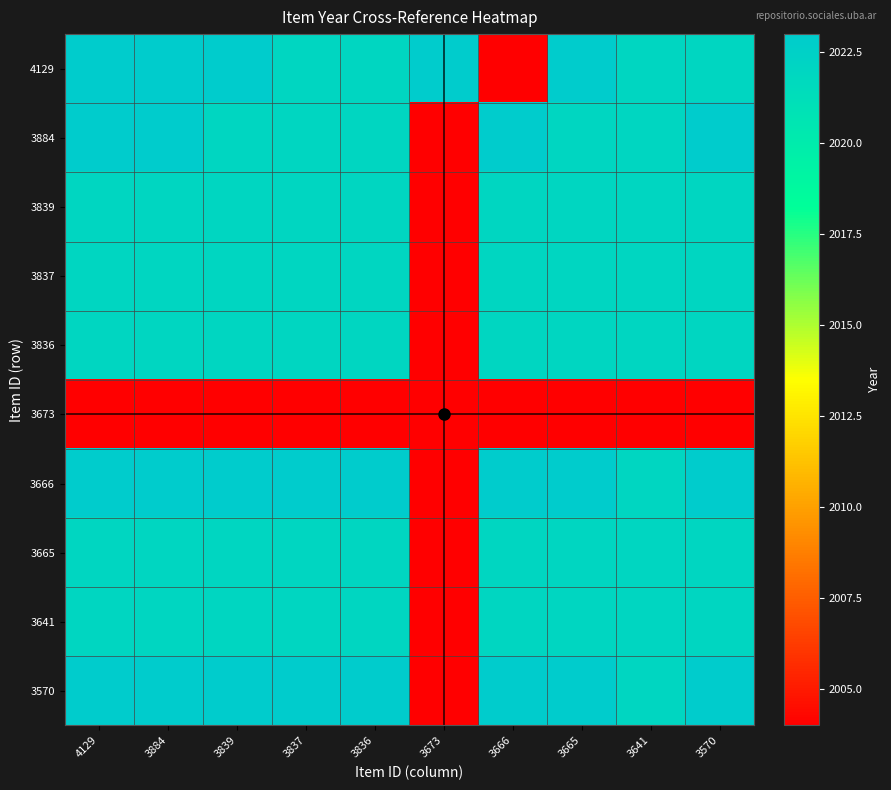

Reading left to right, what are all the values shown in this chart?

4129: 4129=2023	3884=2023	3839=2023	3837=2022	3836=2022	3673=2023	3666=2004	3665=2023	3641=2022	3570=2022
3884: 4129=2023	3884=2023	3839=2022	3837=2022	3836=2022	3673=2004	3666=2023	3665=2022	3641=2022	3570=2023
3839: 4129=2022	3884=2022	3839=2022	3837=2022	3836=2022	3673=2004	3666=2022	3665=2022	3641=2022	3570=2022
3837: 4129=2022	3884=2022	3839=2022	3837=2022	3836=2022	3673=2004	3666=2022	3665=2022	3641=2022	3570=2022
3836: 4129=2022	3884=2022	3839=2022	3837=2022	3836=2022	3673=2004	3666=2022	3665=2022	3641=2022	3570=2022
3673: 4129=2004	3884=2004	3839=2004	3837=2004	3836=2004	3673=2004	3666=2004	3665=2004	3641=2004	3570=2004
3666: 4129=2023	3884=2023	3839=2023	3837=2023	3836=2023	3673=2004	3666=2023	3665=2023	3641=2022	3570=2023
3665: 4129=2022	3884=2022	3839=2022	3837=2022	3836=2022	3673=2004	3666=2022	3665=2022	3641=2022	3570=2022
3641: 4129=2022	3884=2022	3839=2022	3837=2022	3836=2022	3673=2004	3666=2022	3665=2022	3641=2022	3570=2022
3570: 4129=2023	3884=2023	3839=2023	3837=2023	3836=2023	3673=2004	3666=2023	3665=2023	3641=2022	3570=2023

▬▬▬▬▬▬▬▬▬▬

Reproduce the lines above verbatim, omitting the pictures.

◆ **Expected output**:
Reading left to right, what are all the values shown in this chart?

4129: 4129=2023	3884=2023	3839=2023	3837=2022	3836=2022	3673=2023	3666=2004	3665=2023	3641=2022	3570=2022
3884: 4129=2023	3884=2023	3839=2022	3837=2022	3836=2022	3673=2004	3666=2023	3665=2022	3641=2022	3570=2023
3839: 4129=2022	3884=2022	3839=2022	3837=2022	3836=2022	3673=2004	3666=2022	3665=2022	3641=2022	3570=2022
3837: 4129=2022	3884=2022	3839=2022	3837=2022	3836=2022	3673=2004	3666=2022	3665=2022	3641=2022	3570=2022
3836: 4129=2022	3884=2022	3839=2022	3837=2022	3836=2022	3673=2004	3666=2022	3665=2022	3641=2022	3570=2022
3673: 4129=2004	3884=2004	3839=2004	3837=2004	3836=2004	3673=2004	3666=2004	3665=2004	3641=2004	3570=2004
3666: 4129=2023	3884=2023	3839=2023	3837=2023	3836=2023	3673=2004	3666=2023	3665=2023	3641=2022	3570=2023
3665: 4129=2022	3884=2022	3839=2022	3837=2022	3836=2022	3673=2004	3666=2022	3665=2022	3641=2022	3570=2022
3641: 4129=2022	3884=2022	3839=2022	3837=2022	3836=2022	3673=2004	3666=2022	3665=2022	3641=2022	3570=2022
3570: 4129=2023	3884=2023	3839=2023	3837=2023	3836=2023	3673=2004	3666=2023	3665=2023	3641=2022	3570=2023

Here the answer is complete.